Now let’s get one thing straight before I motor forward here. I am not suggesting over vaccination. Not even a little bit. For dogs that have little to no exposure (don’t go to dog parks, don’t go to dog daycare/boarding facilities, don’t travel) the vaccination requirements are substantially more limited. In fact, the vaccines your dog gets as a pup may well be sufficient enough immunization for your dog’s level of exposure. The minute you change that, however, is the minute when you need to consider your pet’s safety and well-being as well as the well-being of those around you since your dog could be a carrier for an illness and be asymptomatic.

First the basics. As noted above, most municipalities have a simple set of requirements for even having a dog. Rabies is usually the big one. There are areas of the US that have experienced outbreaks in recent years. Rabies is no joke.

The core vaccines for which most dogs should be kept up to date include:

  • Rabies
  • Distemper
  • Parvo
  • Leptospirosis
  • Bordetella (aka kennel cough)

Increasingly vaccinating against Canine Influenza is recommended, as waves of this disease have swept through parts of the United States causing thousands of illnesses and many deaths.

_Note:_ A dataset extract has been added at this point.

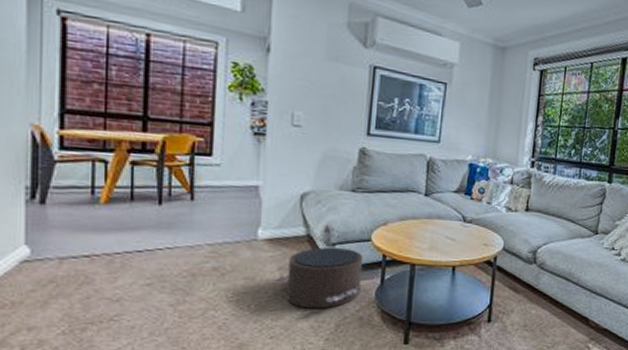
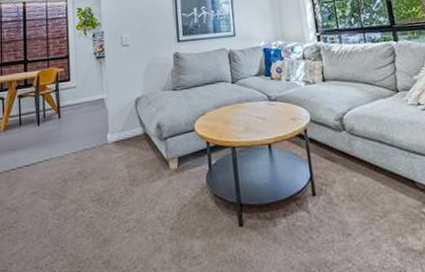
pouf: present [274,247,364,309] -> none [124,140,195,200]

There dogs that are allergic to some vaccines or for other health reasons can’t have them (e.g. dogs with epilepsy can sometimes experience seizures due to some vaccines). In these cases  titer tests may be used to determine whether a dog is sufficiently protected against a specific illness.

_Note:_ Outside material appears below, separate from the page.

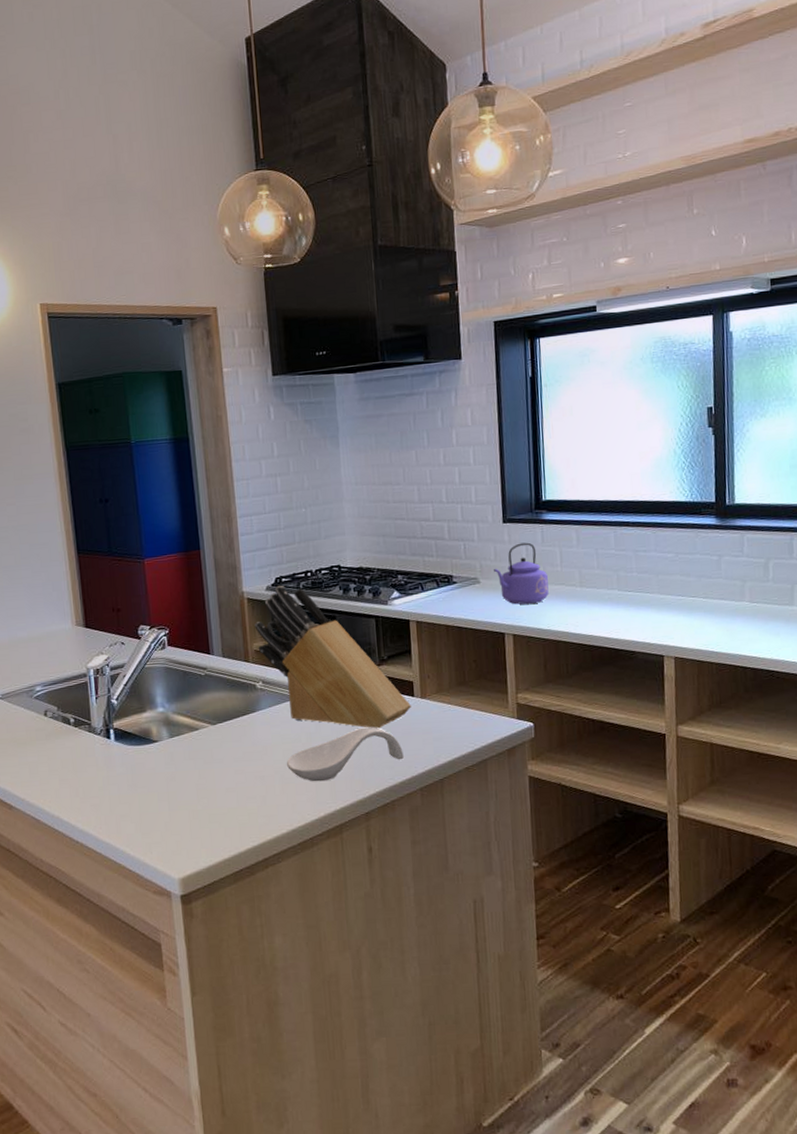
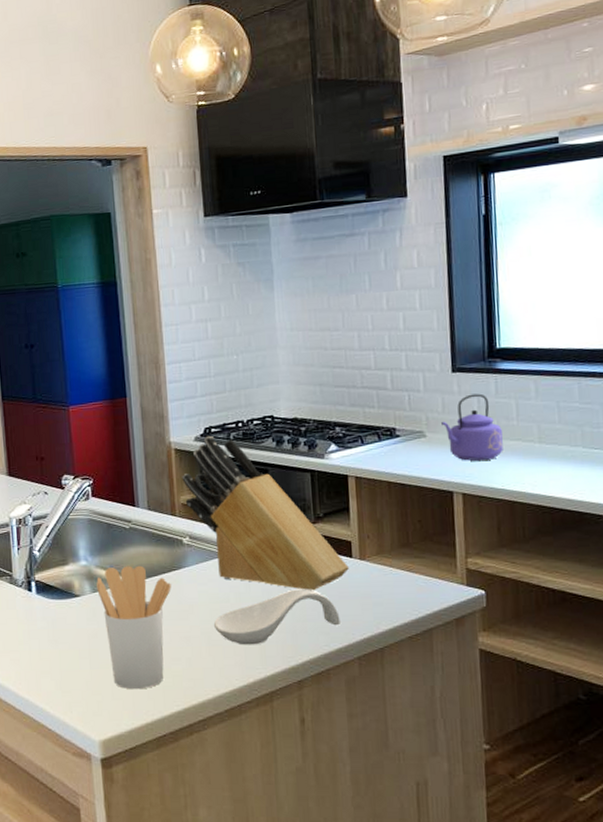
utensil holder: none [174,710,246,829] -> present [96,565,171,690]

When you get your dog vaccinated it’s generally about a week before vaccines “take hold” and depending on what kind of application your dog may actually be able to infect another dog. So if you have plans to board your dog, use a daycare facility or even go to a park, make sure to get the shots done when you have at least a handful of days before the dog goes.

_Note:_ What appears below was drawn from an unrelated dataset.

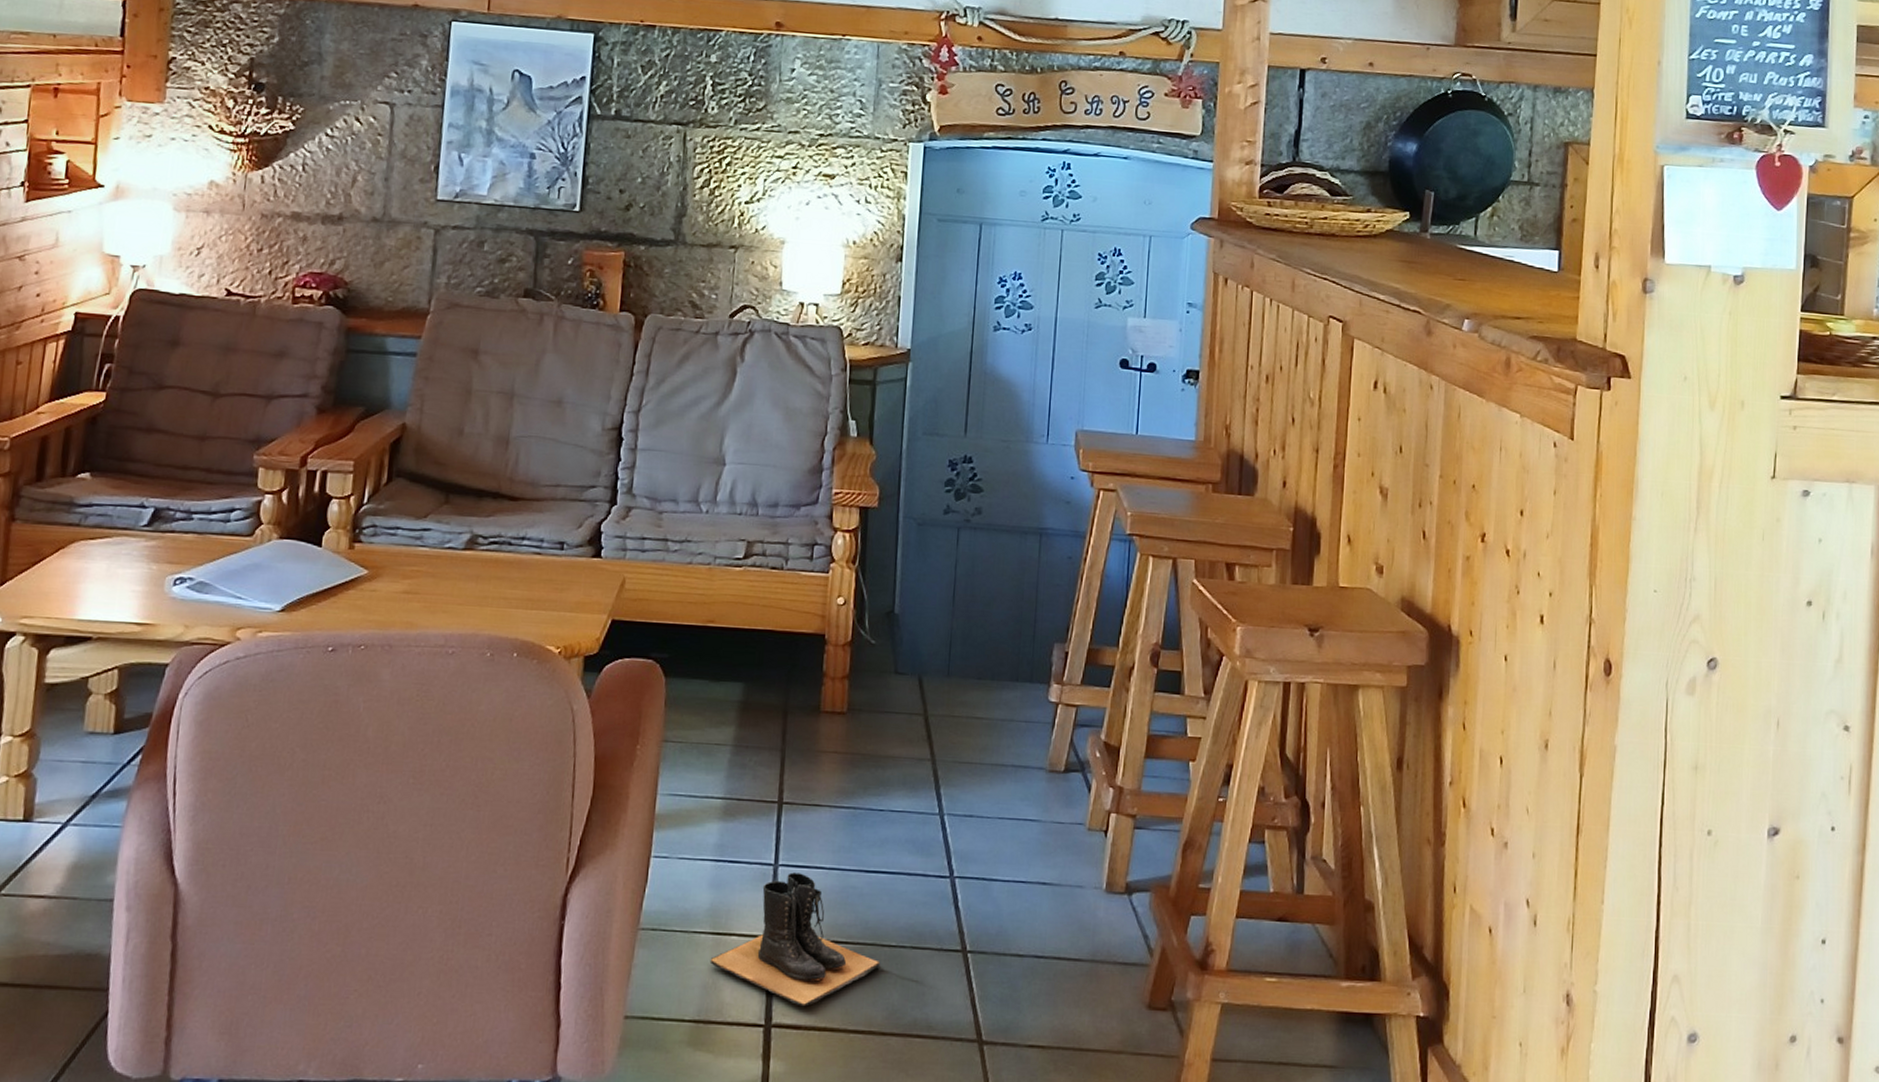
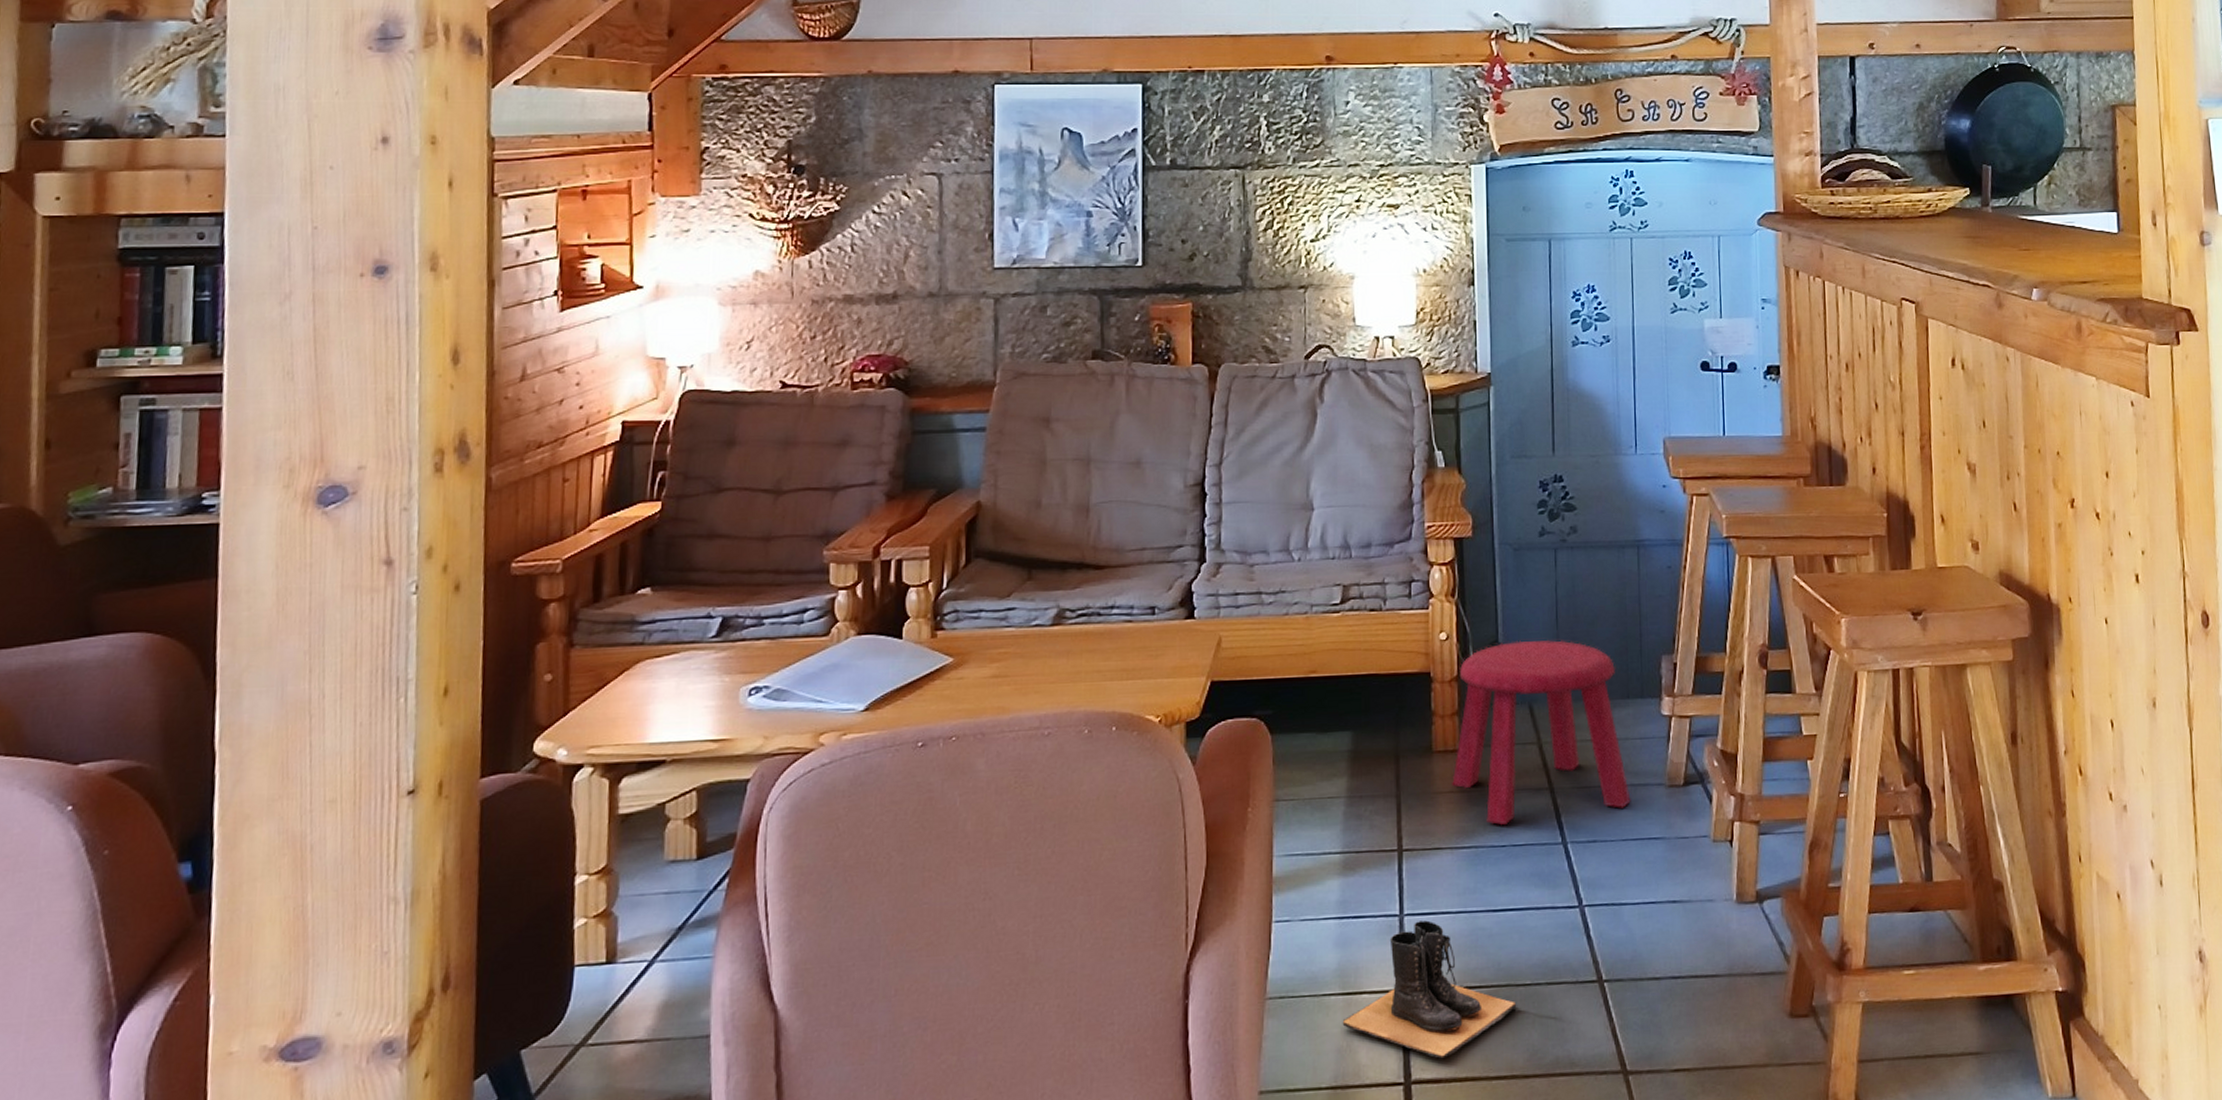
stool: none [836,613,1011,790] -> present [1452,640,1631,825]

So what about things for which there are no vaccines? Things like intestinal parasites? While fecal tests are strongly recommended at least as part of a dog’s annual wellness check up, sadly many people just neglect to have them done. If your dog frequents any public parks, dog daycare/boarding facilities or engages with other dogs, getting a regular fecal test checking for all ova & parasites including giardia is a good idea. While there aren’t vaccines for parasites, you can protect your pup with a monthly preventive that address everything from heart worm to ringworm, whipworm, and hookworm. If you’re also protecting your pup against fleas & ticks (which is seasonal in most parts of the country but year-round in others), the monthly preventives you get often can serve for all the above mentioned parasites too. And protecting against fleas is important. Flea infestations can lead to all manner of other issues, including tapeworm.

Places like public dog parks are rife with infestations on these fronts and are often hotbeds of any number of other illnesses that can get passed along.

Bottom line – use your judgement and if you’re not sure, ask your vet.